WHAT IS EXPECTED » Filter the entries below, keeping only lines with "package".

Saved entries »
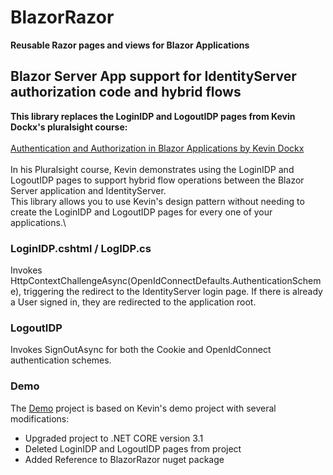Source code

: # BlazorRazor 
**Reusable Razor pages and views for Blazor Applications**

 ## Blazor Server App support for IdentityServer authorization code and hybrid flows
**This library replaces the LoginIDP and LogoutIDP pages from Kevin Dockx's pluralsight course:**\
<br/>[Authentication and Authorization in Blazor Applications by Kevin Dockx](https://app.pluralsight.com/library/courses/authentication-authorization-blazor-applications)\
<br/> In his Pluralsight course, Kevin demonstrates using the LoginIDP and LogoutIDP pages to support hybrid flow operations between the Blazor Server application and IdentityServer.\
This library allows you to use Kevin's design pattern without needing to create the LoginIDP and LogoutIDP pages for every one of your applications.\


 ### LoginIDP.cshtml / LogIDP.cs
Invokes HttpContextChallengeAsync(OpenIdConnectDefaults.AuthenticationScheme), triggering the redirect to the IdentityServer login page.
If there is already a User signed in, they are redirected to the application root.

 ### LogoutIDP
Invokes SignOutAsync for both the Cookie and OpenIdConnect authentication schemes. 

### Demo
The [Demo](https://github.com/Tricklebyte/BlazorRazor/tree/master/demo) project is based on Kevin's demo project with several modifications:
* Upgraded project to .NET CORE version 3.1
* Deleted LoginIDP and LogoutIDP pages from project
* Added Reference to BlazorRazor nuget package
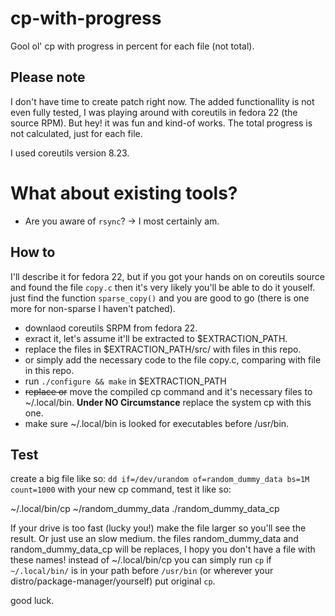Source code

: # cp-with-progress
Gool ol' cp with progress in percent for each file (not total).

## Please note

I don't have time to create patch right now. The added functionallity is not even fully tested, 
I was playing around with coreutils in fedora 22 (the source RPM). But hey! it was fun and kind-of
works.
The total progress is not calculated, just for each file.

I used coreutils version 8.23.

# What about existing tools?

- Are you aware of `rsync`?
-> I most certainly am.

## How to

I'll describe it for fedora 22, but if you got your hands on on coreutils source and found the 
file `copy.c` then it's very likely you'll be able to do it youself. just find the function 
`sparse_copy()` and you are good to go (there is one more for non-sparse I haven't patched).

- downlaod coreutils SRPM from fedora 22.
- exract it, let's assume it'll be extracted to $EXTRACTION_PATH.
- replace the files in $EXTRACTION_PATH/src/ with files in this repo.
- or simply add the necessary code to the file copy.c, comparing with file in this repo.
- run `./configure && make` in $EXTRACTION_PATH
- ~~replace or~~ move the compiled cp command and it's necessary files to ~/.local/bin. **Under NO Circumstance** replace the system cp with this one.
- make sure ~/.local/bin is looked for executables before /usr/bin.

## Test

create a big file like so: `dd if=/dev/urandom of=random_dummy_data bs=1M count=1000`
with your new cp command, test it like so:

~/.local/bin/cp ~/random_dummy_data ./random_dummy_data_cp

If your drive is too fast (lucky you!) make the file larger so you'll see the result. Or just use an slow medium.
the files random_dummy_data and random_dummy_data_cp will be replaces, I hopy you don't have a file with these names!
instead of ~/.local/bin/cp you can simply run `cp` if `~/.local/bin/` is in your path before `/usr/bin` (or 
wherever your distro/package-manager/yourself) put original `cp`.

good luck.
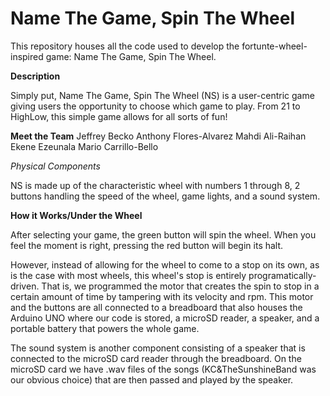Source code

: # Name The Game, Spin The Wheel

This repository houses all the code used to develop the fortunte-wheel-inspired game: Name The Game, Spin The Wheel.

**Description**

Simply put, Name The Game, Spin The Wheel (NS) is a user-centric game giving users the opportunity to choose which
game to play. From 21 to HighLow, this simple game allows for all sorts of fun! 

**Meet the Team**
Jeffrey Becko
Anthony Flores-Alvarez
Mahdi Ali-Raihan 
Ekene Ezeunala 
Mario Carrillo-Bello 

*Physical Components*

NS is made up of the characteristic wheel with  numbers 1 through 8, 2 buttons handling the speed of the wheel,
game lights, and a sound system.

**How it Works/Under the Wheel**

After selecting your game, the green button will spin the wheel. When you feel the moment is right, pressing the
red button will begin its halt.


However, instead of allowing for the wheel to come to a stop on its own, as is the case with most wheels, this wheel's
stop is entirely programatically-driven. That is, we programmed the motor that creates the spin to stop in a certain 
amount of time by tampering with its velocity and rpm. This motor and the buttons are all connected to a breadboard
that also houses the Arduino UNO where our code is stored, a microSD reader, a speaker, and a portable battery 
that powers the whole game. 


The sound system is another component consisting of a speaker that is connected to the microSD card reader through
the breadboard. On the microSD card we have .wav files of the songs (KC&TheSunshineBand was our obvious choice) that
are then passed and played by the speaker.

TASK OUTPUT »
* Added Reference to BlazorRazor nuget package
wherever your distro/package-manager/yourself) put original `cp`.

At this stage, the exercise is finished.